Wenn alles zusammenhängt, dann sollte auch zwischen Zusammenhang und Zusammenhanglosigkeit ein Zusammenhang bestehen. Wer ihn zum Thema macht, stößt über kurz oder lang auf den Einwand, mit einer der beiden Seiten zu paktieren. Zusammenhanglosigkeit ist der fremde Gast allen geordneten Denkens. Sie ist überall anwesend, aber nirgends greifbar. Wer thematisiert, setzt Zusammenhänge. Gleichzeitig setzt er sich auf ihre Spur, er hat, außer der Idee eines Zusammenhangs, nichts in der Hand, sie ist der Ariadnefaden, der aus dem Labyrinth der losen Einfälle herausführen soll, wobei das Wörtchen ›lose‹ noch immer für Verhakungen, also Zusammenhang steht. Alle Gedanken, selbst die flüchtigsten, besitzen solche Widerhaken. Sie reihen sich weder glatt aneinander noch verstreuen sie sich einzeln im Gelände. In ungeordnetem Zustand, solange sie nicht irgendeine Passion zu Figuren bläst, ähneln sie einem verfitzten, form- und widerstandslosen Watteknäuel. Wer Zusammenhänge setzt, legt auseinander, dünnt aus, schafft weniger, nicht mehr Zusammenhang. Ob eine in dieser Weise kontrollierte Gedankenverbindung als ›Einfall‹, ›Vorstellung‹, ›Idee‹ oder ›Theorem‹ gehandelt wird, bleibt demgegenüber zunächst gleichgültig, aber es deutet an, dass die Vorstellung einer Gedankenreihe sofort eine übergeordnete Reihe in Gang setzt. Denken ist nirgends ›eindimensional‹ oder einsinnig. Wer einen Sinn verbannt, verwandelt ihn in einen Hintersinn, der auch seine Liebhaber findet. Zusammenhanglosigkeit findet nicht statt. Dennoch wird sie empfunden. Der Wunsch, Ordnung zu schaffen, treibt sie hervor, das Bedürfnis, klar sortierte Verhältnisse an die Stelle des vorgängigen Durcheinanders treten zu lassen, lässt alle herumliegenden Puzzleteile als falsche erscheinen, bis auf eine Ausnahme: das hier und jetzt gefragte.

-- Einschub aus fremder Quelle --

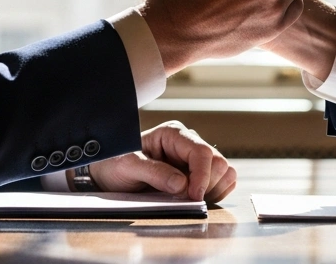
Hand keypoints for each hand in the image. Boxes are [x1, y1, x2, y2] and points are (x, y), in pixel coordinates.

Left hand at [88, 121, 236, 202]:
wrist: (110, 172)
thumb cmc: (116, 163)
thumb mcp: (128, 166)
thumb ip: (154, 172)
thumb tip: (181, 184)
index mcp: (173, 134)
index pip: (201, 152)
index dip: (201, 176)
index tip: (193, 196)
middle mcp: (189, 143)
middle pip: (218, 162)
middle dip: (208, 184)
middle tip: (187, 200)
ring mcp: (196, 158)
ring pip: (225, 172)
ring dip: (213, 189)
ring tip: (189, 199)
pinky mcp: (199, 173)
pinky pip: (223, 182)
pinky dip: (216, 193)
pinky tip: (194, 198)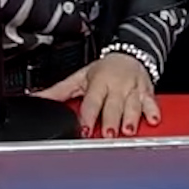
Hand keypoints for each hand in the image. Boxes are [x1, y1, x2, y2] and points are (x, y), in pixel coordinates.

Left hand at [37, 53, 160, 137]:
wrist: (131, 53)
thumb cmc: (104, 69)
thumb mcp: (80, 77)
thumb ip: (58, 91)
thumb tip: (35, 99)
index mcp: (99, 82)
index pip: (93, 101)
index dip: (89, 116)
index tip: (86, 129)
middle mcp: (117, 86)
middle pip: (114, 105)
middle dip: (112, 120)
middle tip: (109, 135)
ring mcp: (133, 90)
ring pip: (133, 105)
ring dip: (131, 119)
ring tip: (128, 131)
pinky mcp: (147, 92)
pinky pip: (151, 102)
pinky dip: (153, 111)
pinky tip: (153, 120)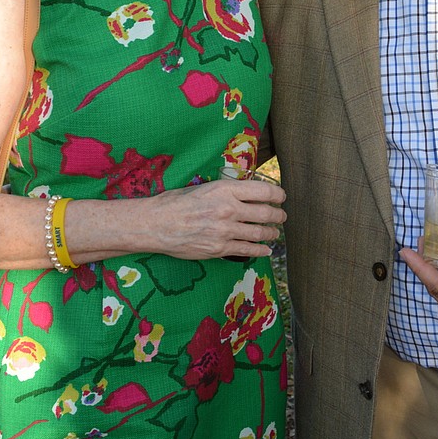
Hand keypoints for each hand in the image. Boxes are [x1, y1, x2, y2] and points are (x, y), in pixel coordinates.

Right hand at [151, 177, 285, 261]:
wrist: (156, 224)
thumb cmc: (176, 203)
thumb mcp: (204, 188)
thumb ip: (227, 191)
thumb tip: (247, 193)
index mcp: (225, 190)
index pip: (263, 190)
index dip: (277, 194)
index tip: (281, 197)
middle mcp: (228, 209)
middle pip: (265, 213)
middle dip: (278, 215)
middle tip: (282, 216)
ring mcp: (225, 231)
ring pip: (259, 233)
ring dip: (271, 233)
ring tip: (275, 232)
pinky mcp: (219, 249)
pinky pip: (247, 250)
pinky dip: (260, 250)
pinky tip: (266, 250)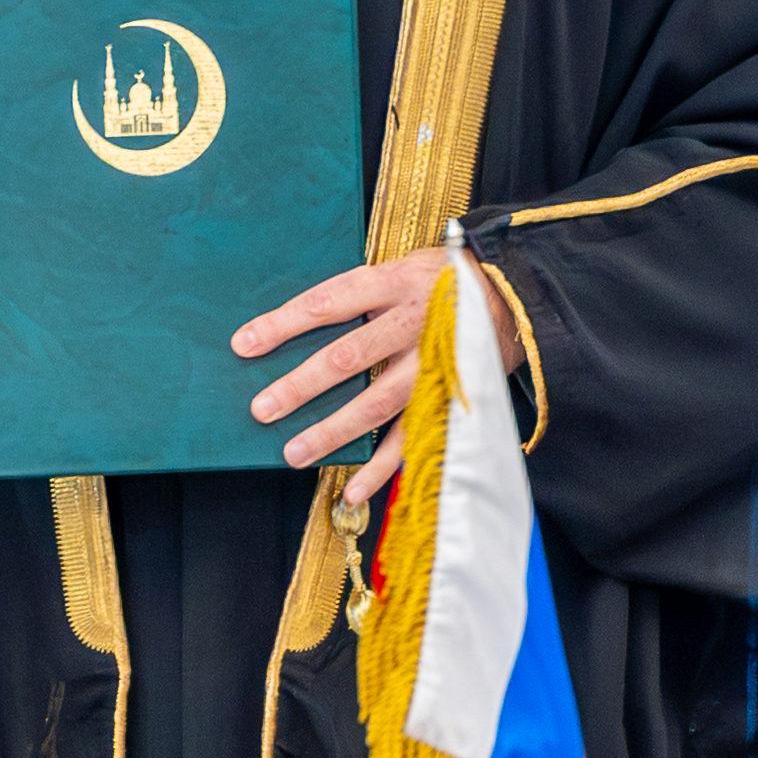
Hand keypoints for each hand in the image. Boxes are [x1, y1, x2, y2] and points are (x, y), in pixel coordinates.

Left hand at [232, 246, 521, 507]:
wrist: (514, 295)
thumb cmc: (439, 280)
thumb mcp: (400, 267)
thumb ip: (359, 296)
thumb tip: (296, 327)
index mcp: (394, 283)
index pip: (329, 303)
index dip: (284, 324)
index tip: (244, 344)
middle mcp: (414, 322)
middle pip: (349, 356)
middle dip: (301, 386)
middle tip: (262, 409)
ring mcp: (434, 364)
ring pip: (379, 403)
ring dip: (334, 432)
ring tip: (294, 453)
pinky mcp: (450, 397)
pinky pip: (415, 437)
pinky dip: (384, 467)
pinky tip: (353, 490)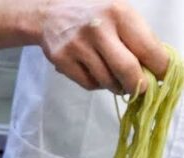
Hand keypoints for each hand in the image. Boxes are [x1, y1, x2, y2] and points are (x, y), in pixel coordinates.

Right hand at [37, 0, 168, 93]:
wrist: (51, 14)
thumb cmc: (94, 13)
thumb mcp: (120, 12)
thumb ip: (137, 36)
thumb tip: (155, 66)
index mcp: (119, 13)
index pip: (147, 48)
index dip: (159, 67)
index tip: (163, 75)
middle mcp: (98, 29)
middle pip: (126, 69)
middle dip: (139, 84)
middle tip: (143, 88)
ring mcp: (77, 46)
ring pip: (107, 81)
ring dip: (118, 86)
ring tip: (119, 80)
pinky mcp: (61, 60)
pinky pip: (88, 84)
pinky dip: (98, 85)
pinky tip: (99, 75)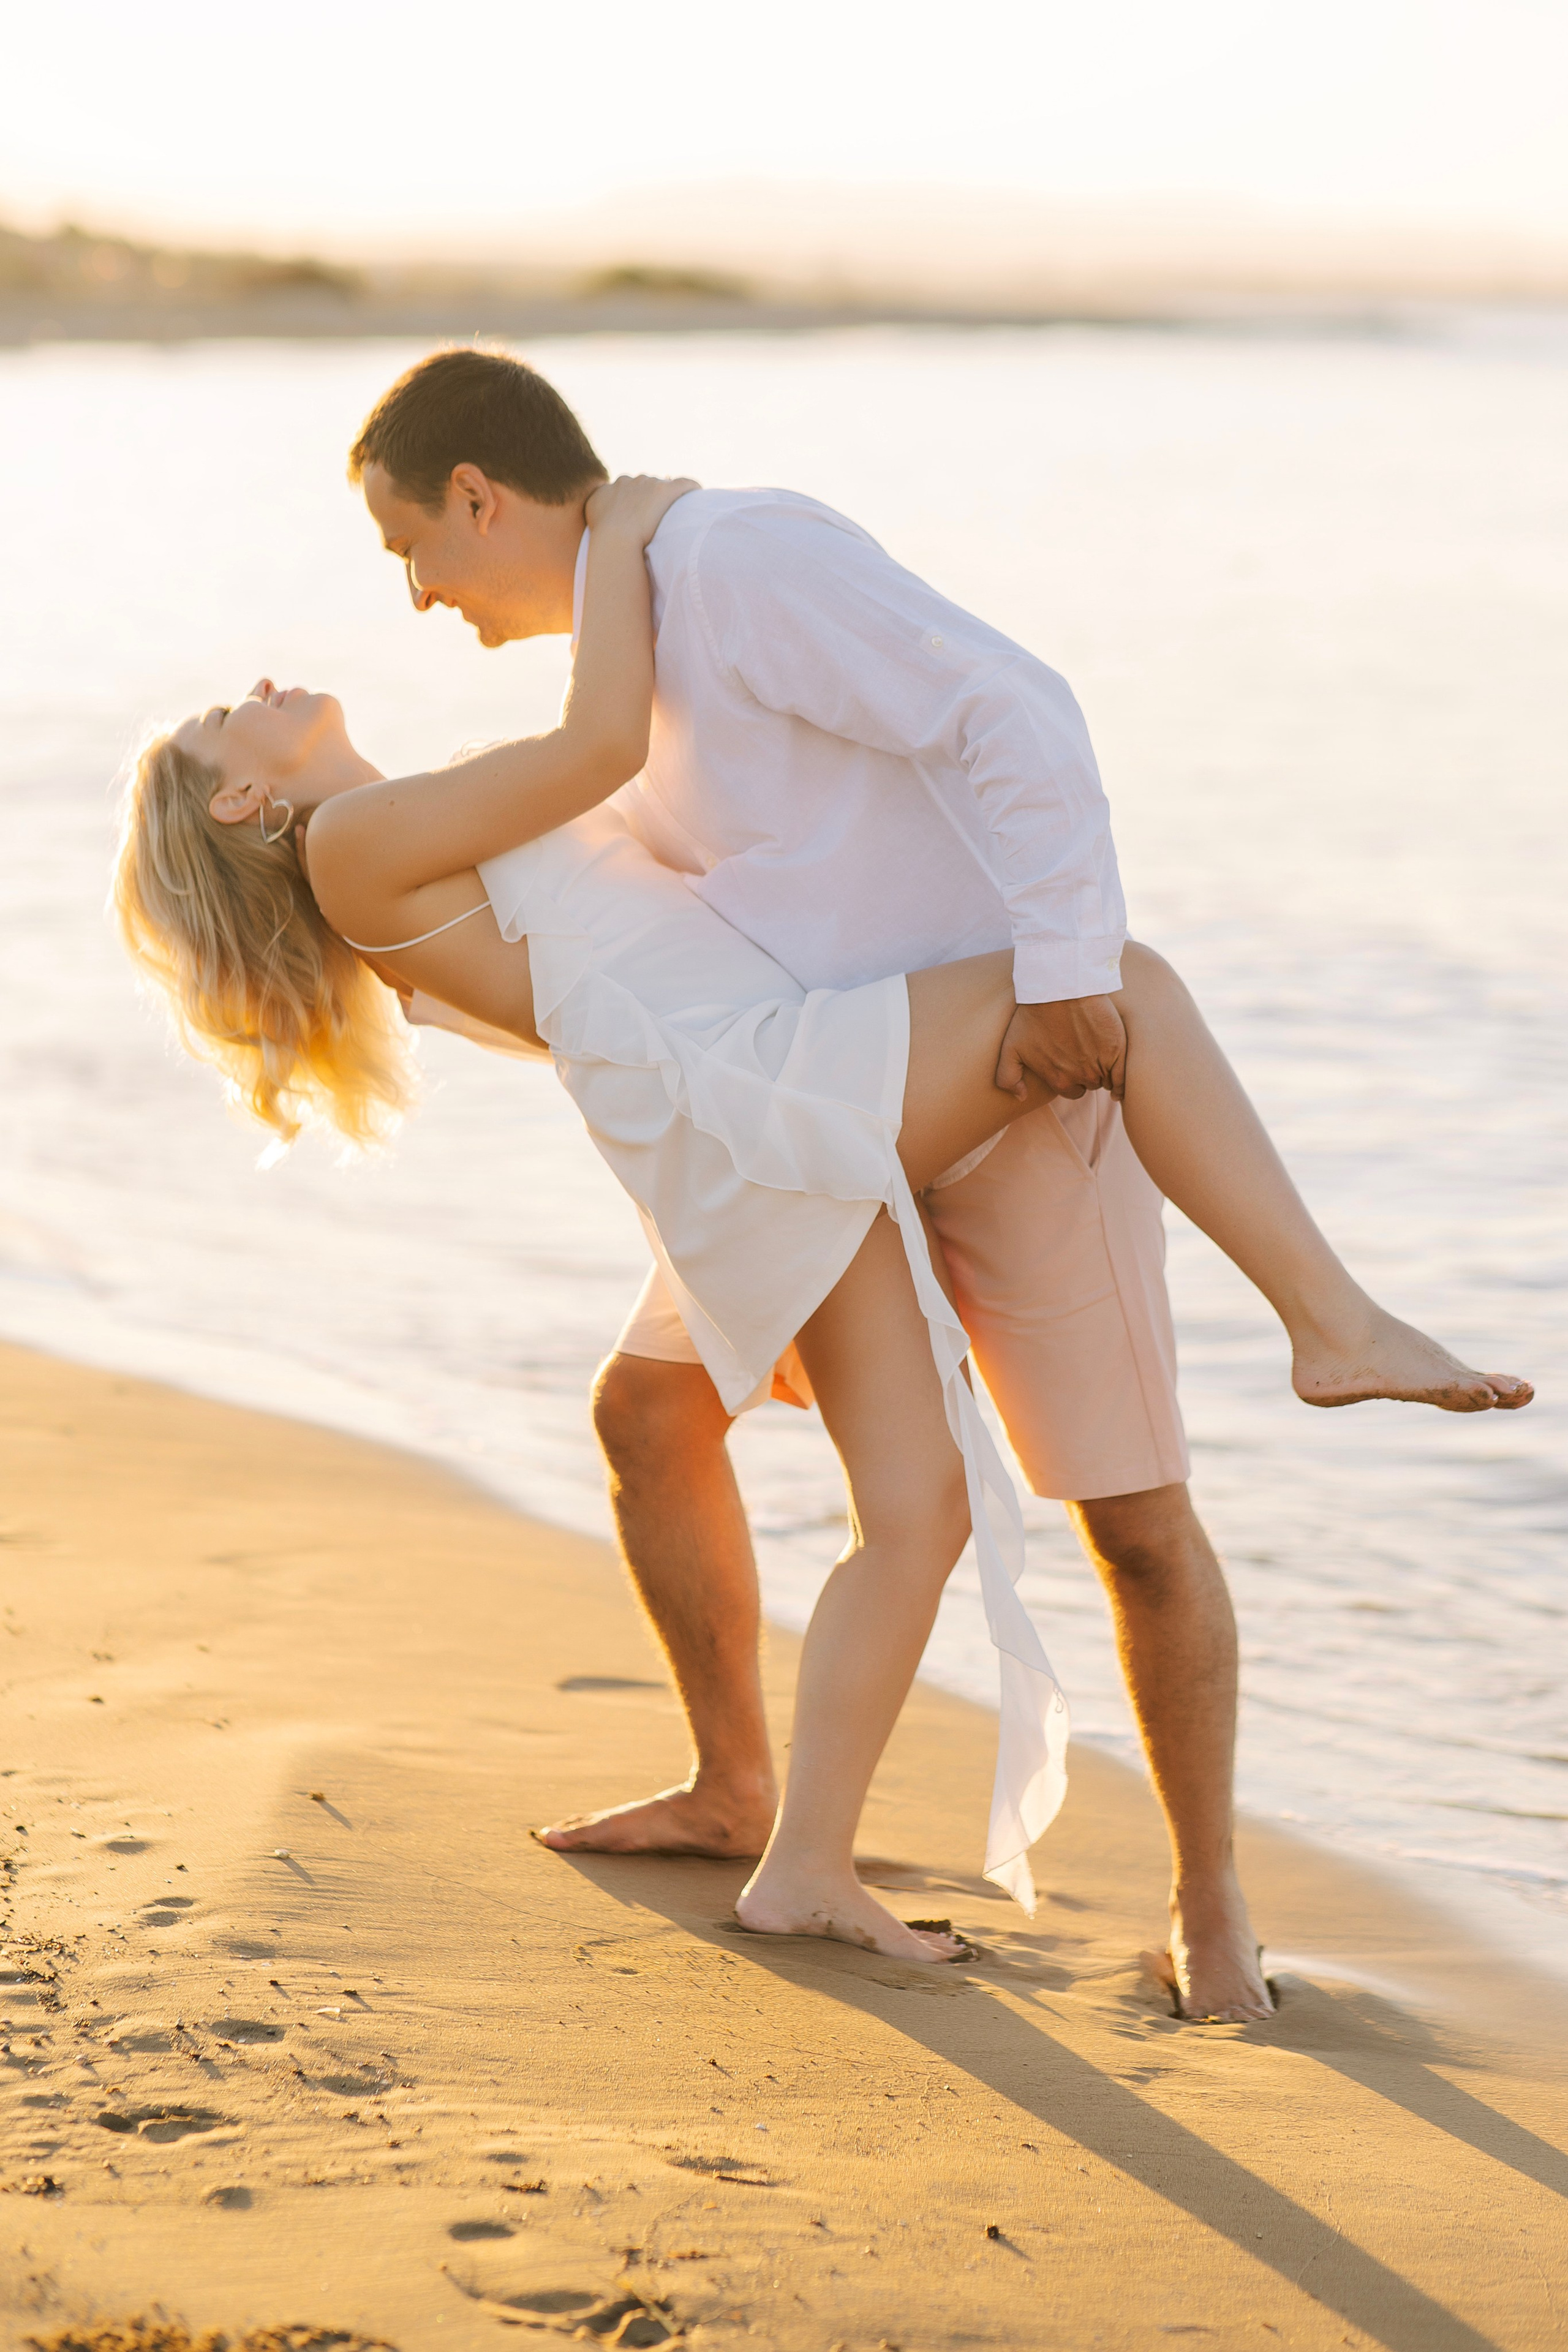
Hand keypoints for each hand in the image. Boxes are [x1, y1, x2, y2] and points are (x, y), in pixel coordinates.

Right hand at [585, 473, 699, 548]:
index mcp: (615, 487)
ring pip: (665, 486)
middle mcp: (631, 481)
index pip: (630, 488)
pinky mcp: (667, 489)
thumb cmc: (605, 540)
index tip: (643, 515)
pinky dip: (692, 489)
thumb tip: (607, 517)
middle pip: (646, 485)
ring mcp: (649, 483)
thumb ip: (598, 511)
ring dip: (670, 498)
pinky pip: (685, 485)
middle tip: (658, 519)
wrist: (616, 540)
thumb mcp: (593, 519)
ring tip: (679, 512)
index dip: (638, 502)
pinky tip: (698, 496)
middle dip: (652, 499)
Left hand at [995, 995, 1126, 1101]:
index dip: (1072, 1079)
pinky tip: (1119, 1080)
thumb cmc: (1032, 1014)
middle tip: (1085, 1054)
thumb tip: (1020, 1097)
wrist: (1059, 988)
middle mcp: (1079, 1076)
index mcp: (1058, 1079)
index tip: (1072, 1064)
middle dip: (1087, 1074)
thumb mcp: (1009, 1047)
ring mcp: (1100, 1064)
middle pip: (1089, 1084)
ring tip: (1101, 1057)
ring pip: (1106, 1078)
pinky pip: (1123, 1077)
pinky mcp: (1116, 1050)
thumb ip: (1008, 1077)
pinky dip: (1122, 1082)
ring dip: (1105, 1072)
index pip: (1071, 1090)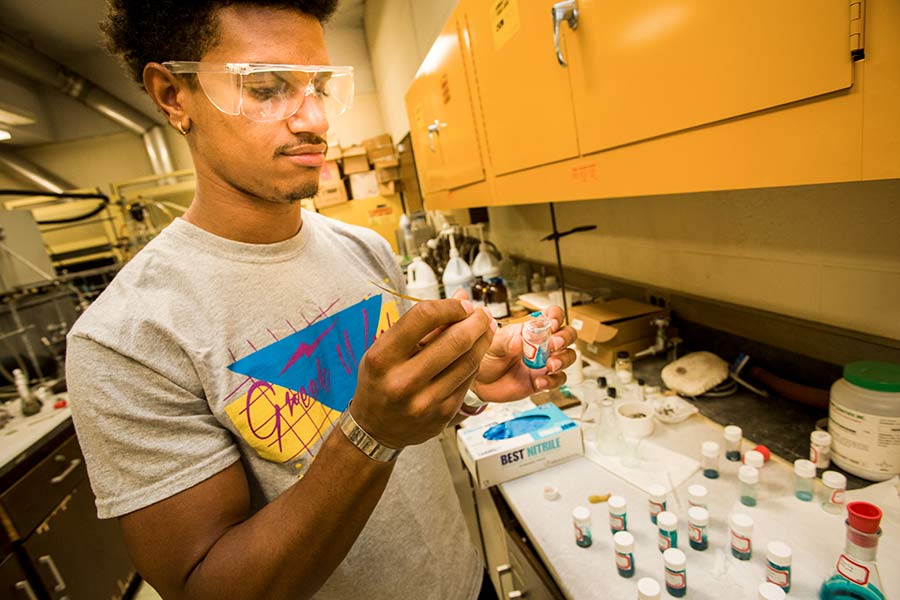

Hier und jetzt? Warum jetzt? Jede Suchbewegung, also auch eine ›in Gedanken‹, vollzieht sich in der Zeit. Sie führt auch nirgends über die Zeit hinaus, es sei denn im fertigen, vom Suchimpuls verlassenen Gebilde. Das lässt den Vorsatz, denkend und schreibend die Zeit ihr Werk verrichten zu lassen und ihr dabei möglichst wenig ins Handwerk zu pfuschen, als probates Mittel erscheinen, ein Maximum an Zusammenhanglosigkeit zu erzeugen. Leider geht es mit diesem wie meist mit den guten Vorsätzen: er gerät an der Grenze zur Realisierung ins Stocken. Auch die Erzeugung von Zusammenhanglosigkeit erzeugt Zusammenhang, sie verstärkt Zusammenhänge, die das geordnete Denken in den Hintergrund drängen würde, vielleicht zu Recht, da sie als banal wahrgenommen werden, vielleicht auch zu Unrecht, weil der Denkende sich auf einem allzu ausgetretenen Pfad bewegt.
Dass Tagebücher erst in der folgenden, vermutlich erst in der dritten Generation ihre Wirkung entfalten, lässt sich mit keinem größeren ›Verständnis‹ der Späteren erklären, auch nicht mit ihrem Nachlasscharakter. Der Grund liegt darin, dass das geordnete Denken einer Generation bei den Nachfolgern wenig gilt. Ertragreicher scheint es da, in die Ritzen zu blicken und das Zurückgedrängte oder ›Verdrängte‹ sprechen zu lassen, vorausgesetzt, es hat irgendwo Raum gefunden, sich zu entfalten. Aus Tagebüchern lässt sich alles beweisen. Was bloß vom Faden der Zeit zusammengehalten wird, erscheint dem Physiognomiker der Zeit als vollendeter Zusammenhang, es ist aber eine aus momentaner Denkschwäche im Verbund mit Zeitknappheit getroffene Zusammenstellung – so oder so ein Kind des Tabus. Wer an Zusammenhänge rühren möchte, ohne sich die Finger an ihnen zu verbrennen, erliegt leicht der Gefahr, sie sich schmutzig zu machen, ohne etwas in der Hand zu behalten. Vielleicht war ihm mehr nicht erlaubt, vielleicht fiel ihm auch nicht mehr ein, die Grenze zwischen beiden Möglichkeiten ist a priori fließend und a posteriori nicht zu ermitteln.